Has anyone faced any problem because of such immiscibility?
What kind of problems might be caused by this immiscibility?

Any comments are very appreciated

Many thanks in advance.

[Uwe Neue]

If the injection volume is small, it may not be a problem. The hexane slowly elute, as it becomes soluble. If you inject a very large volume, you will see the trouble immediately, since the pressure will shoot up. However, even then it is not a fundamental issue, sine it can be purged out of the column again.

[mdyo]

Thanks a lot Uwe

The injection volume is 10 ul and I am using a C18 250x4.6 mm column. I am trying to validate this method which has been modified from an original GC method but I am worry about the immiscibility of the two solvents.

Do you think this will not be an argumental issue for the validation?

Thank you again.

[tom jupille]

That's what your validation is all about: to demonstrate that your method is suitable for the intended purpose. If you can show that it works, it works.

[james little]

I used to inject samples in solvents that weren't miscible with the organic phase.
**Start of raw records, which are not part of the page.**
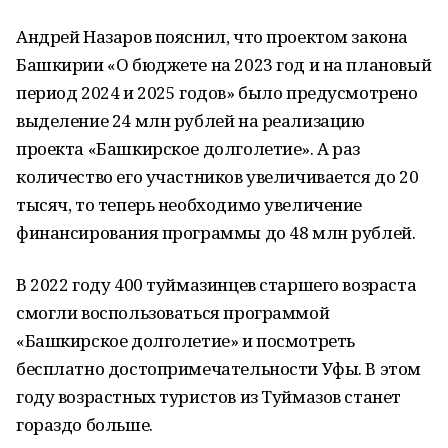
Андрей Назаров пояснил, что проектом закона
Башкирии «О бюджете на 2023 год и на плановый
период 2024 и 2025 годов» было предусмотрено
выделение 24 млн рублей на реализацию
проекта «Башкирское долголетие». А раз
количество его участников увеличивается до 20
тысяч, то теперь необходимо увеличение
финансирования программы до 48 млн рублей.
В 2022 году 400 туймазинцев старшего возраста
смогли воспользоваться программой
«Башкирское долголетие» и посмотреть
бесплатно достопримечательности Уфы. В этом
году возрастных туристов из Туймазов станет
гораздо больше.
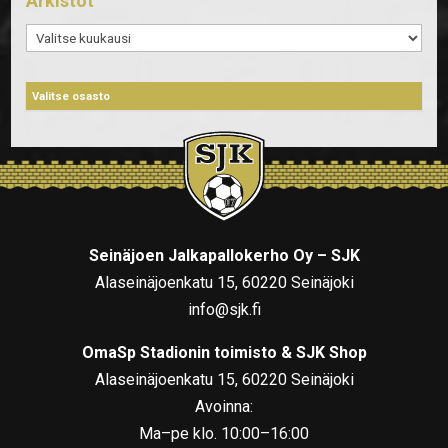
Arkistot
Arkistot
Seinäjoen Jalkapallokerho Oy – SJK
Alaseinäjoenkatu 15, 60220 Seinäjoki
info@sjk.fi
OmaSp Stadionin toimisto & SJK Shop
Alaseinäjoenkatu 15, 60220 Seinäjoki
Avoinna:
Ma–pe klo. 10:00–16:00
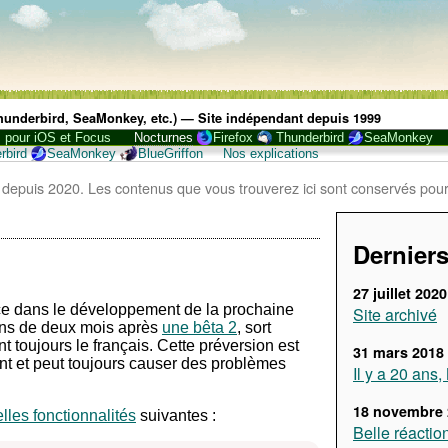
 Thunderbird, SeaMonkey, etc.) — Site indépendant depuis 1999
, pour iOS et Focus
Nocturnes
Firefox
Thunderbird
SeaMonkey
rbird
SeaMonkey
BlueGriffon
Nos explications
 depuis 2020. Les contenus que vous trouverez ici sont conservés pour
Derniers
27 juillet 2020
e dans le développement de la prochaine
Site archivé
oins de deux mois après
une bêta 2
, sort
 toujours le français. Cette préversion est
31 mars 2018
nt et peut toujours causer des problèmes
Il y a 20 ans
18 novembre 
lles fonctionnalités
suivantes :
Belle réactio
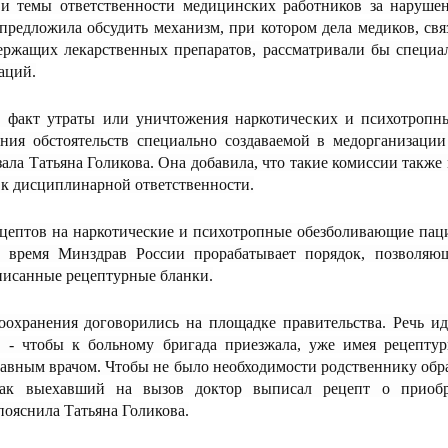
 и темы ответственности медицинских работников за наруше
предложила обсудить механизм, при котором дела медиков, свя
ржащих лекарственных препаратов, рассматривали бы специа
аций.
ть факт утраты или уничтожения наркотических и психотропн
ения обстоятельств специально создаваемой в медорганизации
азала Татьяна Голикова. Она добавила, что такие комиссии такж
 к дисциплинарной ответственности.
ецептов на наркотические и психотропные обезболивающие паци
ее время Минздрав России прорабатывает порядок, позвол
писанные рецептурные бланки.
охранения договорились на площадке правительства. Речь ид
 - чтобы к больному бригада приезжала, уже имея рецепту
лавным врачом. Чтобы не было необходимости родственнику обр
как выехавший на вызов доктор выписал рецепт о приобр
пояснила Татьяна Голикова.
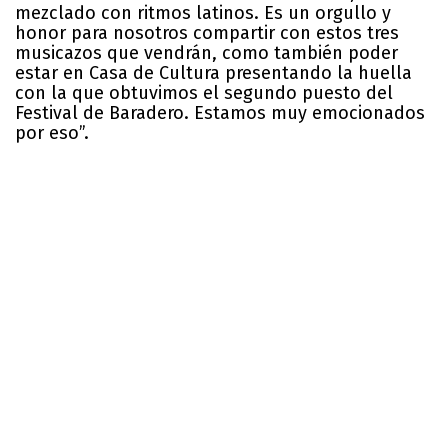
mezclado con ritmos latinos. Es un orgullo y
honor para nosotros compartir con estos tres
musicazos que vendrán, como también poder
estar en Casa de Cultura presentando la huella
con la que obtuvimos el segundo puesto del
Festival de Baradero. Estamos muy emocionados
por eso”.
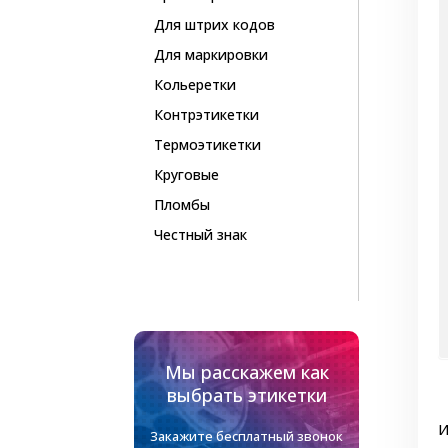
Для штрих кодов
Для маркировки
Кольеретки
Контрэтикетки
Термоэтикетки
Круговые
Пломбы
Честный знак
Мы расскажем как
выбрать этикетки
И
Закажите бесплатный звонок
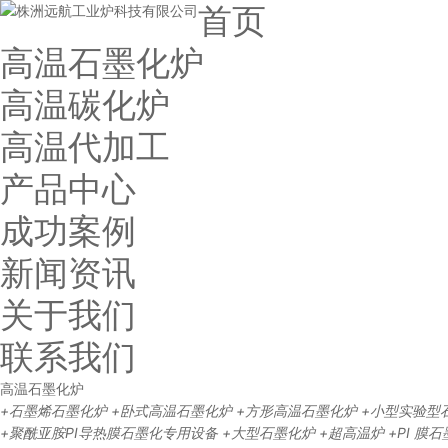
首页
高温石墨化炉
高温碳化炉
高温代加工
产品中心
成功案例
新闻资讯
关于我们
联系我们
高温石墨化炉
+石墨烯石墨化炉
+卧式高温石墨化炉
+方形高温石墨化炉
+小型实验型
+聚酰亚胺PI导热膜石墨化专用设备
+大型石墨化炉
+超高温炉
+PI 膜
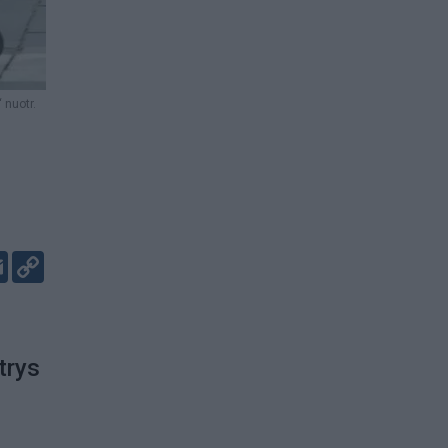
 nuotr.
:
er
kedIn
Email
Copy
Link
trys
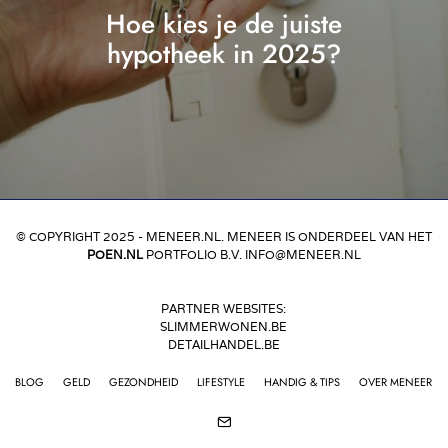
Hoe kies je de juiste
hypotheek in 2025?
© COPYRIGHT 2025 - MENEER.NL. MENEER IS ONDERDEEL VAN HET
POEN.NL
PORTFOLIO B.V. INFO@MENEER.NL
PARTNER WEBSITES:
SLIMMERWONEN.BE
DETAILHANDEL.BE
BLOG
GELD
GEZONDHEID
LIFESTYLE
HANDIG & TIPS
OVER MENEER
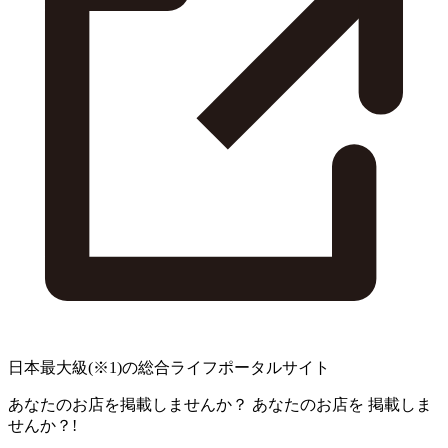
日本最大級
(※1)
の総合ライフポータルサイト
あなたのお店を掲載しませんか？
あなたのお店を
掲載しま
せんか？!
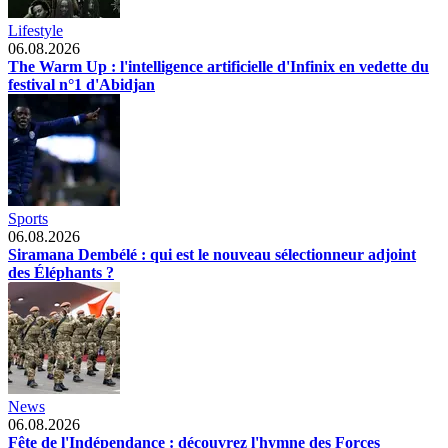
Lifestyle
06.08.2026
The Warm Up : l'intelligence artificielle d'Infinix en vedette du
festival n°1 d'Abidjan
Sports
06.08.2026
Siramana Dembélé : qui est le nouveau sélectionneur adjoint
des Éléphants ?
News
06.08.2026
Fête de l'Indépendance : découvrez l'hymne des Forces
As long as you injected a small enough volume, it was OK.

After injecting, I would often see a large increase in the backpressure of system which would immediately drop back to normal in ~5 seconds. Assumed some was precipitating on frit?

I used a 0.5 micron precolumn filter/holder, and if I plugged the system, could replace the frit to recover..

[HW Mueller]

James, could the pressure spike be due to surface tension phenomena, ... dewetting maybe. Seems that I have seen that.

[Uwe Neue]

The pressure spike is normal, due to the injection of immiscible solvents. If the injection volume is small enough, it is not a big deal, if you make a large injection, you may sit there for a while to try to clean up the mess. However, the 5 seconds in James's case was not bad.

[ljc]

If the peak of interest elutes late enough, and you demonstrate that the solvent doesn't coelute with it, you should be OK. In fact, with early eluting components, even a miscible "strong" solvent can broaden or shoulder your peaks ( for example dissolving a polar analyte in straight MeOH or ACN will often give a shouldered or split peak).

If your method passes all the validation criteria, you are home free.